#### DOCUMENT TEXT
□ □ □ □ □ □ □
You interpret the "inverted signal" statements in O.150 to mean
that the output must be inverted.  Makes sense to me.

In addition the PRBS31 specified in 802.3ae 4.01 is also not O.150 
compatible since it's output sequence does not start at the proper place 
in the sequence.  The output should be the inverted MSB, not the input.  

Section 4 states that the digital signal  is take from the output of the 
shift register.
If you read Section 5.1 you will see that this sequence starts with the first
1 of a sequence of 9 ones.  That is most easily done by resetting to all
1's and taking the output from the MSB. 

By specifying the PRBS31 with it's output from the input stage and referencing
O.150, you are implying that the PRBS23 should be generated the same way.
This will result in a different WIS test pattern payload that if the output
is the MSB.  

The polarity of the PRBS23 is not clear.  O.150 says it should be inverted,
and 802.3ae says that the "PRBS output" should be inverted before it is placed
in the second frame.  Is the PRBS output the already inverted O.150 output?

The matching of the polarity of the CID bits and the payload
would be changed if the PRBS23 lsfr output were inverted or not inverted.


The x**7 + x**6 + 1 scrambler is the worldwide specified SONET payload scrambler.
It is specified in ANSI T1.105-1995, and ITU-T G.707.
It also is MSB out and has no inversions.  In this case (and the WIS PRBS23) the
output bit placement (MSB, etc) is important since the lsfr is reset to all 1's for
each frame.

In summary:

1.  The PRBS31 scrambler specified in 4.01 is drawn at odds with O.150 in that the
output is taken from the input, rather than from the MSB, and it is not inverted.

2.  The output bit position is important in the PRBS23 scrambler since it is
reset to all 1's after every frame. It's polarity is important relative to the CID.
The PRBS23 "prbs output" should be the MSB inverted.  
That is, the first frame of the WIS test pattern will contain the shift 
register MSB inverted. This is important if you want the CID to match the 
prbs pattern, and meet the letter of O.150.
□ □ □ □ □ □ □
#### RECORDS SHOWN
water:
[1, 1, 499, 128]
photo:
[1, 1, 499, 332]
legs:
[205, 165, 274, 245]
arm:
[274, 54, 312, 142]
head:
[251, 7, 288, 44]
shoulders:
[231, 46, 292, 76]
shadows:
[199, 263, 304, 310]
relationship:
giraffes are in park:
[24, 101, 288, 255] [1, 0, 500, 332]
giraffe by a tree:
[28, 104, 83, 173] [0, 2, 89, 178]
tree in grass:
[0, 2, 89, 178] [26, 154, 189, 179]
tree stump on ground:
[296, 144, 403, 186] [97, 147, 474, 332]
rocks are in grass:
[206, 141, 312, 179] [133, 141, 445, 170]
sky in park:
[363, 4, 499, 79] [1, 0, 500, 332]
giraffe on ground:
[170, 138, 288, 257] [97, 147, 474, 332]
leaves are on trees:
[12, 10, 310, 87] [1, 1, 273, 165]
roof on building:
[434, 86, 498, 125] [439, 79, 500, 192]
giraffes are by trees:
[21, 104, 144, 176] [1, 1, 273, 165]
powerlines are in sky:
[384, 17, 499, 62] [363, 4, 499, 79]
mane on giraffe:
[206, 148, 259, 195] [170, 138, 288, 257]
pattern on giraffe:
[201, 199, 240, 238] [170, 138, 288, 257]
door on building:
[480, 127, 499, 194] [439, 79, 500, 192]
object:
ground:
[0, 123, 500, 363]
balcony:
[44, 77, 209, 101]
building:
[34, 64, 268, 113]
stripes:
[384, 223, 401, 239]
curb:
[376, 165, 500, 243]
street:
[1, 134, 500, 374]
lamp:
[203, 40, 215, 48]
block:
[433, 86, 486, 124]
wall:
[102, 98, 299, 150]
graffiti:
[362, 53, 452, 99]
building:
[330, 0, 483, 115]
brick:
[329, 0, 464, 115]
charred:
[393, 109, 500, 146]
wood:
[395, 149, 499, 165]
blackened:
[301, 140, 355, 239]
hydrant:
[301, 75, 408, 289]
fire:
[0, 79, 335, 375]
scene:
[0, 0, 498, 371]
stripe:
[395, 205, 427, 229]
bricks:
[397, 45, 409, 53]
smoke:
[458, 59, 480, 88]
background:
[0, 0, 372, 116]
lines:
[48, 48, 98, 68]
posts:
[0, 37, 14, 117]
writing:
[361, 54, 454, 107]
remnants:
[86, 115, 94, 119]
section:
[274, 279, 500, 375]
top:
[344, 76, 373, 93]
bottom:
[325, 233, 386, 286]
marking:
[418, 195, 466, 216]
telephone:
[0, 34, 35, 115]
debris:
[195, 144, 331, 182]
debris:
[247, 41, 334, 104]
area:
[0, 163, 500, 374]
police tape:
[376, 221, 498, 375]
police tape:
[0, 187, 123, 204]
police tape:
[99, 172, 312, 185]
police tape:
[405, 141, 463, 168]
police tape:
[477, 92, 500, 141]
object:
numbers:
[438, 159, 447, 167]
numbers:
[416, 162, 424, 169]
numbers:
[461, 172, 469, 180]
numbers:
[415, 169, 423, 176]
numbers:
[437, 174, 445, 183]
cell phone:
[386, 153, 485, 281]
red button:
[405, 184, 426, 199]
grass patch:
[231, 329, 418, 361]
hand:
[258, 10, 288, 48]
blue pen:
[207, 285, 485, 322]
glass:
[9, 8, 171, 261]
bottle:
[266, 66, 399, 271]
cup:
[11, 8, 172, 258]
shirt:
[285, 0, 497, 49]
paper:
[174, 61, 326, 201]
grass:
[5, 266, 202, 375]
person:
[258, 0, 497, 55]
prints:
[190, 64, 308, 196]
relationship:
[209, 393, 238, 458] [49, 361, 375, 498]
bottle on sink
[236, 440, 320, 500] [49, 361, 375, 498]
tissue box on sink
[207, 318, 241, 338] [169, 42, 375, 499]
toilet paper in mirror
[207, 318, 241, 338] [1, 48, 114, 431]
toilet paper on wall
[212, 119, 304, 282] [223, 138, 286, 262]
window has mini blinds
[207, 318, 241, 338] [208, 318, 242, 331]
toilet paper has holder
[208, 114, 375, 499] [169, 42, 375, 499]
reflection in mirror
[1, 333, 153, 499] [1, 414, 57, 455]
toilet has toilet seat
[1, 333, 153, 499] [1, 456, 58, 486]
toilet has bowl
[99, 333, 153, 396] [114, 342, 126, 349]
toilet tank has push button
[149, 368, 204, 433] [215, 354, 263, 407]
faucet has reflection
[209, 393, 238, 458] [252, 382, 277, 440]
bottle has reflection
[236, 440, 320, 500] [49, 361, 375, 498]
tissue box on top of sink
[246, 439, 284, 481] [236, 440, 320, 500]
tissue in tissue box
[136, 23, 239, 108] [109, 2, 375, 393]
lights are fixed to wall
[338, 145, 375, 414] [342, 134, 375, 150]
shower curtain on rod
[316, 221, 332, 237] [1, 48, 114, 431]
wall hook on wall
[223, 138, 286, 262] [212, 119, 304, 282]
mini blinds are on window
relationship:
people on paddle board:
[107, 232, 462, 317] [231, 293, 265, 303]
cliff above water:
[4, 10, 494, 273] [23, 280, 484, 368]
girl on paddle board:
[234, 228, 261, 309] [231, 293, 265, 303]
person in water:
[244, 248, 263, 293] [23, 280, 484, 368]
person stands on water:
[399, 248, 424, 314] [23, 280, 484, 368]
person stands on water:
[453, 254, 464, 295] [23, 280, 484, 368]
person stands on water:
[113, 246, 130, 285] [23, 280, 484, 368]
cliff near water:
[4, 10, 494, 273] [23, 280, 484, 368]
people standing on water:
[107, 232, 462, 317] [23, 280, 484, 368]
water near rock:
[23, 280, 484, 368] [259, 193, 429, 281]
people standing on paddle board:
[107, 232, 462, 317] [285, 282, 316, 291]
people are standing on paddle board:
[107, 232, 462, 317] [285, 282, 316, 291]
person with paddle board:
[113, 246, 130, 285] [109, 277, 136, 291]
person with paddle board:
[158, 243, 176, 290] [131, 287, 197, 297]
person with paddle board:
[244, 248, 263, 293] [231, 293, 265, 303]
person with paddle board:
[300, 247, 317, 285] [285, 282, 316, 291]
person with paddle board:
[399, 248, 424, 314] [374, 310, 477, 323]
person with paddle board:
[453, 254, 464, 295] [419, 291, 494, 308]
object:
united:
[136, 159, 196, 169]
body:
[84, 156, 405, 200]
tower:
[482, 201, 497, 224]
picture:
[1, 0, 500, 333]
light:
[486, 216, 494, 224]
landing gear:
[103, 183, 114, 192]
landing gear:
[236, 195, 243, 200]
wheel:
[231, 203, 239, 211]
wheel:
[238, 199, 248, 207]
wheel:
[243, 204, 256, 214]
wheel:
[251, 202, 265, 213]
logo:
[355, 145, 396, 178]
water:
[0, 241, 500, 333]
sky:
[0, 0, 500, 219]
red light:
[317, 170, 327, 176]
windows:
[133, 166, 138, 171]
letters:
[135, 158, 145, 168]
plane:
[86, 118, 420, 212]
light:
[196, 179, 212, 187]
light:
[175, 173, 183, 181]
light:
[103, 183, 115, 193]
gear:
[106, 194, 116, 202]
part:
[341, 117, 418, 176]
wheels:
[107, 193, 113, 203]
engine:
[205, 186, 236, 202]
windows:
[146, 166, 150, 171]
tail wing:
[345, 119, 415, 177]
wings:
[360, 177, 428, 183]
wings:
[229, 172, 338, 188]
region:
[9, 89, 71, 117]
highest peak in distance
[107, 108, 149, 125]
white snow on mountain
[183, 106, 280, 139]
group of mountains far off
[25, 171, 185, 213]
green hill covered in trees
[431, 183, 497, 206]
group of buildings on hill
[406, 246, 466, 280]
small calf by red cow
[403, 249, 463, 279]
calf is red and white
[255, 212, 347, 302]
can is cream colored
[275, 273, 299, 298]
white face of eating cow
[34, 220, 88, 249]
□ □ □ □ □ □ □
#### THE TASK
Please copy the post on PRBS scramblers from the words "The x**7 + x**6" through "each frame.", renaming "lsfr" to "LFSR" throughout. These rows have no connection to the post on PRBS scramblers.

#### SOLUTION BELOW
The x**7 + x**6 + 1 scrambler is the worldwide specified SONET payload scrambler.
It is specified in ANSI T1.105-1995, and ITU-T G.707.
It also is MSB out and has no inversions.  In this case (and the WIS PRBS23) the
output bit placement (MSB, etc) is important since the LFSR is reset to all 1's for
each frame.